*** Information given ***

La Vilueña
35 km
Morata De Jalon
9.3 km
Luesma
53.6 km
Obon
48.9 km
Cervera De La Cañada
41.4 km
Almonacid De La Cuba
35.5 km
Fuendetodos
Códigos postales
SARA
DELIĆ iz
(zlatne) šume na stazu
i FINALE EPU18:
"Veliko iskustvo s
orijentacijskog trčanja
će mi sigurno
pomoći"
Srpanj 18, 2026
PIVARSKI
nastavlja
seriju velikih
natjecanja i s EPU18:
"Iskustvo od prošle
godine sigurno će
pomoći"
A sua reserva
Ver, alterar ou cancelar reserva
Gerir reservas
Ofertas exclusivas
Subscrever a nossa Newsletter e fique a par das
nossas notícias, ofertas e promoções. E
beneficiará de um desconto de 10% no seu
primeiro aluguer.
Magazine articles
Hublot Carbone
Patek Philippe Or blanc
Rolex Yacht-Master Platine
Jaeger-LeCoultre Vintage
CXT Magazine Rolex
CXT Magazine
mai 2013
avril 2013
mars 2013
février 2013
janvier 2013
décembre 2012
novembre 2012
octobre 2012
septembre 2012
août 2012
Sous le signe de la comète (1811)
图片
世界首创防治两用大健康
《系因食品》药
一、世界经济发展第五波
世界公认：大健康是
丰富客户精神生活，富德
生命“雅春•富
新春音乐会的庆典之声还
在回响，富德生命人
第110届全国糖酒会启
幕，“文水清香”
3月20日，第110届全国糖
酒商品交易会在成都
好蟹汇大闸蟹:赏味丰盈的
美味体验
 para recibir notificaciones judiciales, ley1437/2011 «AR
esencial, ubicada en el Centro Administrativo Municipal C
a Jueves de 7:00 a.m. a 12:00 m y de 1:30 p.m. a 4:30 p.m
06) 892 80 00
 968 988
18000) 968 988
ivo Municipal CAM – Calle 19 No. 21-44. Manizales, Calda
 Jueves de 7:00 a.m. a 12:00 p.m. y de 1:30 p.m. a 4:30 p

***

▸ **Task brief**:
Each line above is to be repeated exactly.

▸ **Answer box**:
La Vilueña
35 km
Morata De Jalon
9.3 km
Luesma
53.6 km
Obon
48.9 km
Cervera De La Cañada
41.4 km
Almonacid De La Cuba
35.5 km
Fuendetodos
Códigos postales
SARA
DELIĆ iz
(zlatne) šume na stazu
i FINALE EPU18:
"Veliko iskustvo s
orijentacijskog trčanja
će mi sigurno
pomoći"
Srpanj 18, 2026
PIVARSKI
nastavlja
seriju velikih
natjecanja i s EPU18:
"Iskustvo od prošle
godine sigurno će
pomoći"
A sua reserva
Ver, alterar ou cancelar reserva
Gerir reservas
Ofertas exclusivas
Subscrever a nossa Newsletter e fique a par das
nossas notícias, ofertas e promoções. E
beneficiará de um desconto de 10% no seu
primeiro aluguer.
Magazine articles
Hublot Carbone
Patek Philippe Or blanc
Rolex Yacht-Master Platine
Jaeger-LeCoultre Vintage
CXT Magazine Rolex
CXT Magazine
mai 2013
avril 2013
mars 2013
février 2013
janvier 2013
décembre 2012
novembre 2012
octobre 2012
septembre 2012
août 2012
Sous le signe de la comète (1811)
图片
世界首创防治两用大健康
《系因食品》药
一、世界经济发展第五波
世界公认：大健康是
丰富客户精神生活，富德
生命“雅春•富
新春音乐会的庆典之声还
在回响，富德生命人
第110届全国糖酒会启
幕，“文水清香”
3月20日，第110届全国糖
酒商品交易会在成都
好蟹汇大闸蟹:赏味丰盈的
美味体验
 para recibir notificaciones judiciales, ley1437/2011 «AR
esencial, ubicada en el Centro Administrativo Municipal C
a Jueves de 7:00 a.m. a 12:00 m y de 1:30 p.m. a 4:30 p.m
06) 892 80 00
 968 988
18000) 968 988
ivo Municipal CAM – Calle 19 No. 21-44. Manizales, Calda
 Jueves de 7:00 a.m. a 12:00 p.m. y de 1:30 p.m. a 4:30 p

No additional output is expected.